We can plot the results of the tuning of the different hyperparameters.


Elastic net tuning

Not much performance differences over the different hyperparameters which we can also see in the evaluation metrics, there is an actual drop in performance. One such explanation could be the lack of overall features compared to the number of observations, we don’t have a massive amount of columns describing the loans.

Model Hyper Parameters LogLoss Accuracy Kappa BrierLoss AUC
Null - 0.279 0.92 0.0 0.147 0.472
Interest Rate Only - 0.276 0.92 0.0 0.146 0.577
Logistic - 0.286 0.928 0.351 0.112 0.834
Elastic Net \(\gamma = 0, \lambda = 0.004\) 0.217 0.923 0.221 0.119 0.827

So overall, this elastic-net model performs very little shrinkage and doesn’t improve on the basic logistic model.


We can now move on to tree-based models and the old faithful XGBoost. We will fit an untuned model and another model where we vary the hyperparameters.
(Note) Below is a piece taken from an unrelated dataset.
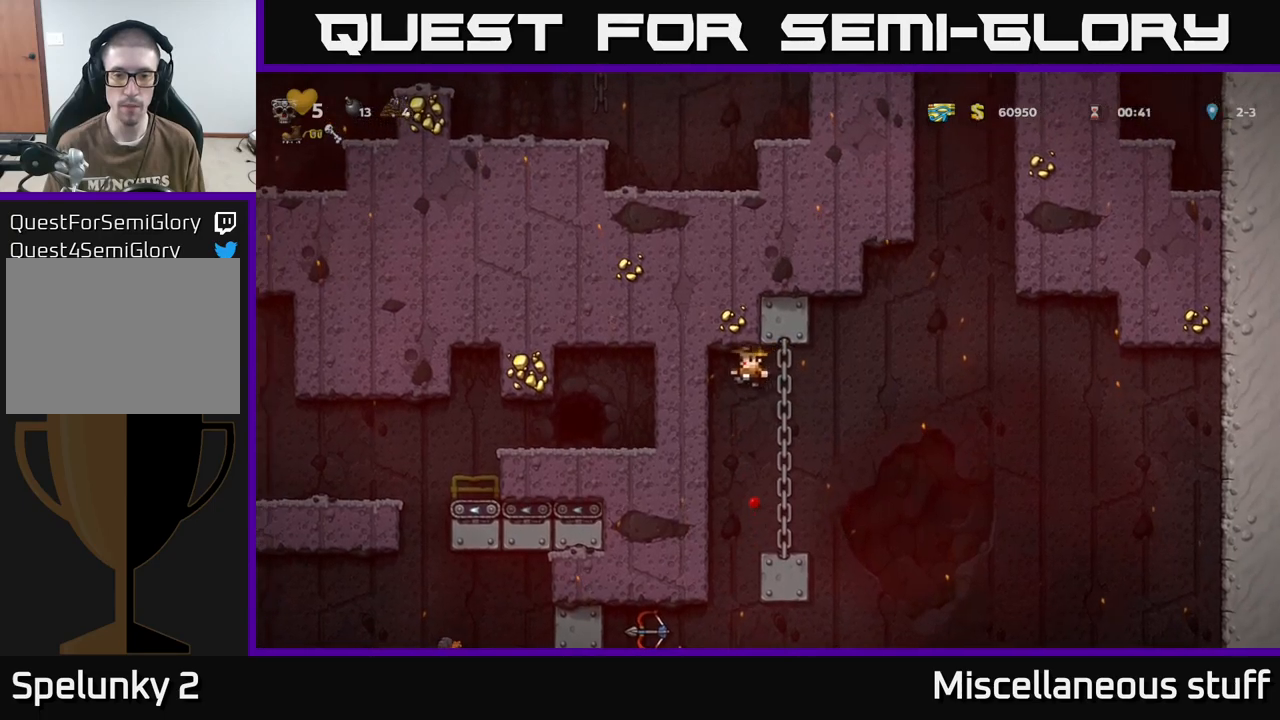
{"buttons": [], "events": [[50, "DPAD_RIGHT", "down"], [117, "DPAD_RIGHT", "up"], [300, "DPAD_LEFT", "down"], [417, "DPAD_LEFT", "up"]]}
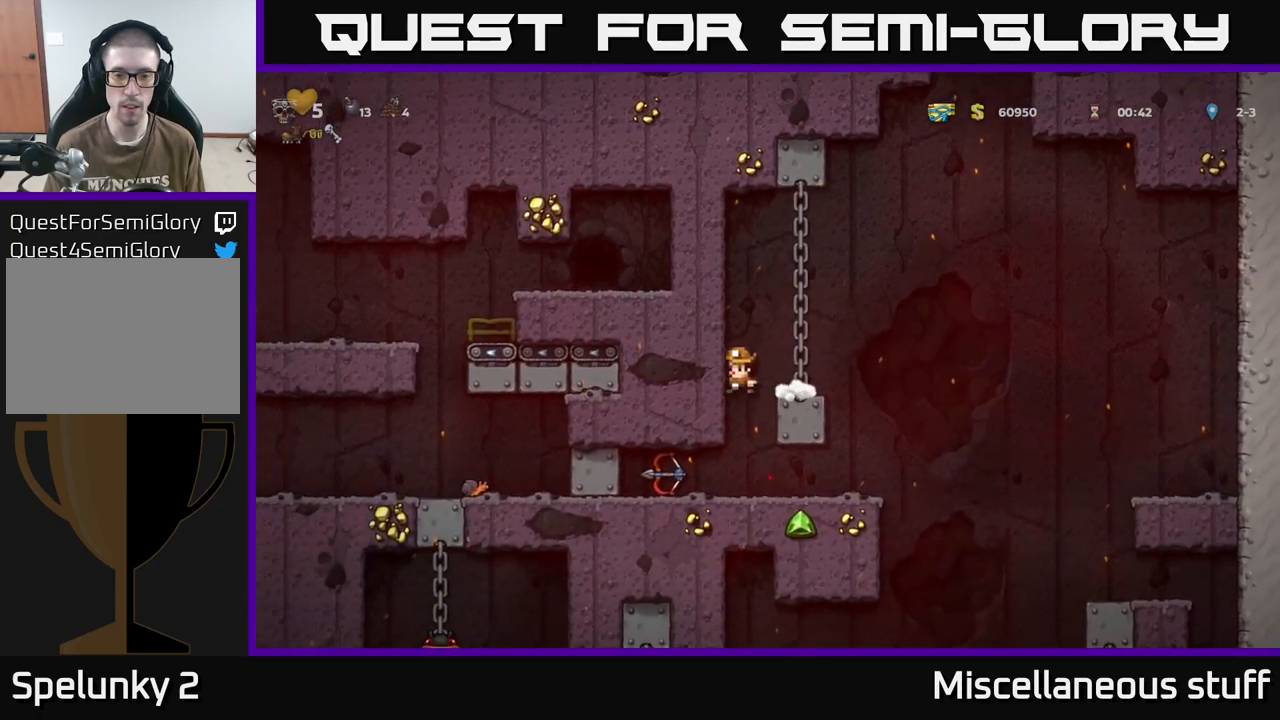
{"buttons": ["DPAD_LEFT"], "events": [[250, "DPAD_RIGHT", "down"], [367, "DPAD_RIGHT", "up"], [434, "DPAD_LEFT", "down"]]}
xgboostModel = @load XGBoostClassifier pkg=XGBoost verbosity = 0

xgboostmodel = xgboostModel(eval_metric=:auc)

xgbMachine = machine(xgboostmodel, X_trans, y)

         resampling=CV(nfolds = 6, shuffle=true),
         measures=[log_loss, accuracy, kappa, brier_loss, auc],
Model Hyper Parameters LogLoss Accuracy Kappa BrierLoss AUC
Null - 0.279 0.92 0.0 0.147 0.472
Interest Rate Only - 0.276 0.92 0.0 0.146 0.577
Logistic - 0.286 0.928 0.351 0.112 0.834
Elastic Net \(\gamma = 0, \lambda = 0.004\) 0.217 0.923 0.221 0.119 0.827
XGBoost Default 0.206 0.939 0.514 0.0998 0.909

Best model so far and without any tuning! But, we can see if we can vary some of the hyperparameters and get a better fitting model.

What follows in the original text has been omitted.